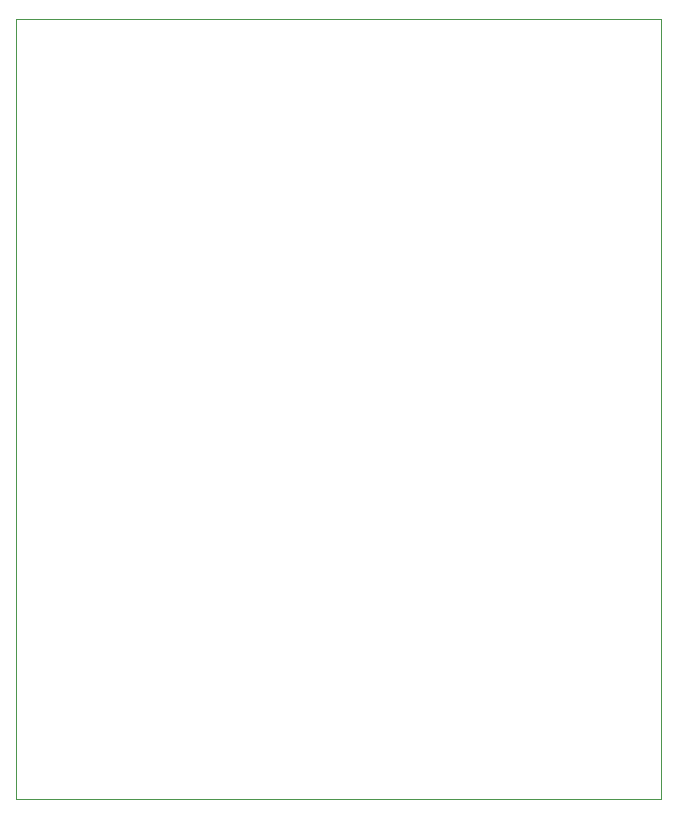
<source format=gbr>
%TF.GenerationSoftware,KiCad,Pcbnew,5.1.10-88a1d61d58~88~ubuntu20.10.1*%
%TF.CreationDate,2021-07-06T11:57:07+02:00*%
%TF.ProjectId,n2k_meteo_gps,65766f5f-6170-42e6-9b69-6361645f7063,rev?*%
%TF.SameCoordinates,Original*%
%TF.FileFunction,Profile,NP*%
%FSLAX46Y46*%
G04 Gerber Fmt 4.6, Leading zero omitted, Abs format (unit mm)*
G04 Created by KiCad (PCBNEW 5.1.10-88a1d61d58~88~ubuntu20.10.1) date 2021-07-06 11:57:07*
%MOMM*%
%LPD*%
G01*
G04 APERTURE LIST*
%TA.AperFunction,Profile*%
%ADD10C,0.050000*%
%TD*%
G04 APERTURE END LIST*
D10*
X21590000Y-26670000D02*
X21590000Y-92710000D01*
X76200000Y-26670000D02*
X21590000Y-26670000D01*
X76200000Y-92710000D02*
X76200000Y-26670000D01*
X21590000Y-92710000D02*
X76200000Y-92710000D01*
M02*

</source>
=-=-=
* _WORK TO COMPLETE_: Each line above with the string "APERTURE" in it should be located and copied.

* _TASK OUTPUT_:
G04 APERTURE LIST*
G04 APERTURE END LIST*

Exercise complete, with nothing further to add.